» Document section:
=== Begin Enclosure ===

The redesigned Tornado spinners work very nicely with the Opti-PAC. They show the same pointer speed in Windows and the same sensitivity in MAME as when operated with the SlikStik boards. This is not really surprising, because these boards use very similar opto switches, which are placed at the same positions as they are located in my replacement boards. I still wonder whether the quadrature signal couldn't be tapped off the original boards as well. Here you can see both boards in comparison:



pics/quadcomp.jpg




The Trackballs:

Happ's wiring logic of the trackballs is very straightforward. The signals of two quadrature signallers, one for horizontal and one for vertical movement, are routed through six wires (the grounding and the +5V VCC are shared). The wires should be attached to six screw terminals of the Opti-PAC - not quite, unfortunately. Happ's wiring harness terminates in a six pin AMOA (Amusement and Music Operators Association) compliant plug. The standard treatment is to chop this plug off and screw down the now free wires in the Opti-PAC's terminals.

=== End Enclosure ===

» Data extract:
=== Begin Enclosure ===

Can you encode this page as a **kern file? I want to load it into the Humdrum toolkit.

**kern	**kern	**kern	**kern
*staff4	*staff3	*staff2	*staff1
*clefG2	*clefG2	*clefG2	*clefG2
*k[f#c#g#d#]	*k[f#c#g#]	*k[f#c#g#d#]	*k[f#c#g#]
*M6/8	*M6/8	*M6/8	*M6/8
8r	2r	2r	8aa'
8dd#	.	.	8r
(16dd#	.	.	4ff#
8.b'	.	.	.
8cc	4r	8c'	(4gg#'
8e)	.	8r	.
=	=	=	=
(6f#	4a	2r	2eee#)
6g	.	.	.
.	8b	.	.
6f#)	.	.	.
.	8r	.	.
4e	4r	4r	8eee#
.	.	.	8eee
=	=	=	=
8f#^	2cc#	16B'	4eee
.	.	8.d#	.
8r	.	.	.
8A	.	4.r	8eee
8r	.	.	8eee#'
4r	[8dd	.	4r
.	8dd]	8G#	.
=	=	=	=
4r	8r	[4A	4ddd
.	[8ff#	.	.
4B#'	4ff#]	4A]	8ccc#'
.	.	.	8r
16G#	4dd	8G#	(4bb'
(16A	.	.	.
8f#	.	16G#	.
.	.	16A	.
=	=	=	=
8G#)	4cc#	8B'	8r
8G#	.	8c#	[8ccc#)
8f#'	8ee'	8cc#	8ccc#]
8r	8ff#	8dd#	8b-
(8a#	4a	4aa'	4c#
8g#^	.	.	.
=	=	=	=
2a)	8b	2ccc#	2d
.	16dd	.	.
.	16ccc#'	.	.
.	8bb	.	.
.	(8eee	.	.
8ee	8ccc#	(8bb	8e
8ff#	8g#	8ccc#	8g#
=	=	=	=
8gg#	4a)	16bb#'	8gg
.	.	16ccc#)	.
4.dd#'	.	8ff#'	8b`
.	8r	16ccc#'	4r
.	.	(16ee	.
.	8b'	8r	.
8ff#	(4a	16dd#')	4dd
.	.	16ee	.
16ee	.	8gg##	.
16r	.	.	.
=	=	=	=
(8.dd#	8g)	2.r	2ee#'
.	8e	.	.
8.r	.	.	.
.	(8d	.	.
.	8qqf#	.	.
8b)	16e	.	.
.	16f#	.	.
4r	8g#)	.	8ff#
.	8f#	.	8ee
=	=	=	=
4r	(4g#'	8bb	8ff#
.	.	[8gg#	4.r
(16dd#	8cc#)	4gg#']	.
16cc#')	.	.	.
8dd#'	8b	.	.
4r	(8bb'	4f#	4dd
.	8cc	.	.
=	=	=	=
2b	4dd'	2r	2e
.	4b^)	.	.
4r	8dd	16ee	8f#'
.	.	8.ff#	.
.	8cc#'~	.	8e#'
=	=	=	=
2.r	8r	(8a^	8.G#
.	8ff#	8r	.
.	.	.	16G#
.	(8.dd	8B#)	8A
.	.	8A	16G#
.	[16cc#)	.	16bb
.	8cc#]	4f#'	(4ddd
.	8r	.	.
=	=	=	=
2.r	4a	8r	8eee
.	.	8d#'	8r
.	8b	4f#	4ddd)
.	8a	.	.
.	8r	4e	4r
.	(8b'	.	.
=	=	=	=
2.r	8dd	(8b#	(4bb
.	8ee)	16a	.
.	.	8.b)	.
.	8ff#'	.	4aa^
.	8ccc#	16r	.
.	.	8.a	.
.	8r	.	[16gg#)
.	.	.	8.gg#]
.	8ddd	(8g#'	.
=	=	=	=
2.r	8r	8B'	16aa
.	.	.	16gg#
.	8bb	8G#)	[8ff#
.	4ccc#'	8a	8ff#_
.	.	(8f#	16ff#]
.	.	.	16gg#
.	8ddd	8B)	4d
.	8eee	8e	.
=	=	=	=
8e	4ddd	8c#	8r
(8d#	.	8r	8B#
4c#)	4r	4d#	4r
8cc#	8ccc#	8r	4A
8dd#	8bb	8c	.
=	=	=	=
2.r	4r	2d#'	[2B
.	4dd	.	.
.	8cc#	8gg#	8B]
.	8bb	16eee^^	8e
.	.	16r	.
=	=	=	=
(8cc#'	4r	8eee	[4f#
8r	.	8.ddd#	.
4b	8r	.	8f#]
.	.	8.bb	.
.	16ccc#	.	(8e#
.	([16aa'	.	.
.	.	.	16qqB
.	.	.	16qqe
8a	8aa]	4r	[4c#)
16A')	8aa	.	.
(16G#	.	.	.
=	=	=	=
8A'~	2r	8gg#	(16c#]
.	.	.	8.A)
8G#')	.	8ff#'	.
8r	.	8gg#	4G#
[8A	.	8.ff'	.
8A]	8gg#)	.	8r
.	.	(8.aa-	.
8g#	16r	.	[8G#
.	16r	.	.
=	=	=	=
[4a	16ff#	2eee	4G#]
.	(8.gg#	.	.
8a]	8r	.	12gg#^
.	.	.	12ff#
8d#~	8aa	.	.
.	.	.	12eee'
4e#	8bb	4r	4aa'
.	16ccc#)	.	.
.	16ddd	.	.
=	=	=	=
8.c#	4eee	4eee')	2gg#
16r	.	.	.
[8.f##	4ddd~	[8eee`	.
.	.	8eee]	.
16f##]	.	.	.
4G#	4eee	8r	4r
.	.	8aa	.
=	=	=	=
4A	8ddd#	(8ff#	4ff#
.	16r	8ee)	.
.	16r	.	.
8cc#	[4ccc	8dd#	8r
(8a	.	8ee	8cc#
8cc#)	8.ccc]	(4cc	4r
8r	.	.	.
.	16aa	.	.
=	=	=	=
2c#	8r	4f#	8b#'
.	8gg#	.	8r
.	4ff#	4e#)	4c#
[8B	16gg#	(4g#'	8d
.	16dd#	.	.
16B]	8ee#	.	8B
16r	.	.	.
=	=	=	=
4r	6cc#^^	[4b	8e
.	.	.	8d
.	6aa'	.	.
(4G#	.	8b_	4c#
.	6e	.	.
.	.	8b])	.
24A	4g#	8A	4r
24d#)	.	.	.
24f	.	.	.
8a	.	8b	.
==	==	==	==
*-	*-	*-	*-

=== End Enclosure ===

» What to do: Pick up the passage on connecting the spinners and trackballs to the Opti-PAC after its last sentence and carry it on.

» Task answer:
Somehow I disliked this idea. I was more pleased with the imagination that the trackball on occasion could be detached from my control panel and moved into a Golden Tee Golf cabinet or the like. As far as I understand, the 3" trackballs are designed for those games, in which they are operated with use of AMOA plugs. Of cause, there is no Golden Tee Golf in my neighbourhood and swapping my trackballs into such a game will never happen, but nevertheless I like this vision...

The question was, what to do now. The female counterpart for this plug was impossible to find at the usual electronics shops. Eventually I realized that the pins of the AMOA plug are the same as in those molex plugs, which are used in common PC hardware like hard disks. So I took a dead ATX power supply, cut the wires off the housing and released the numerous single female pins from their molex receptacles. The red, black and yellow cables were ready to use. I soldered cables with the missing green, blue and purple colour on some spare connector pins and insulated the metal surface and solder joints of all pins thoroughly with heat shrink tube. You can see the result here:



pics/amoa.jpg




When ordering the trackballs, I couldn't resist the traslucent blue colour option for which the trackballs have to be illuminated. There is a mounting hole at the bottom of each trackball where a wedge base lamp holder can be screwed in. I couldn't find the illumination parts in the diagrams at Happ's website, but interestingly they appear in SUZO's catalog (Happ's distribution partner). This might be a hint that this lamp is already deprecated.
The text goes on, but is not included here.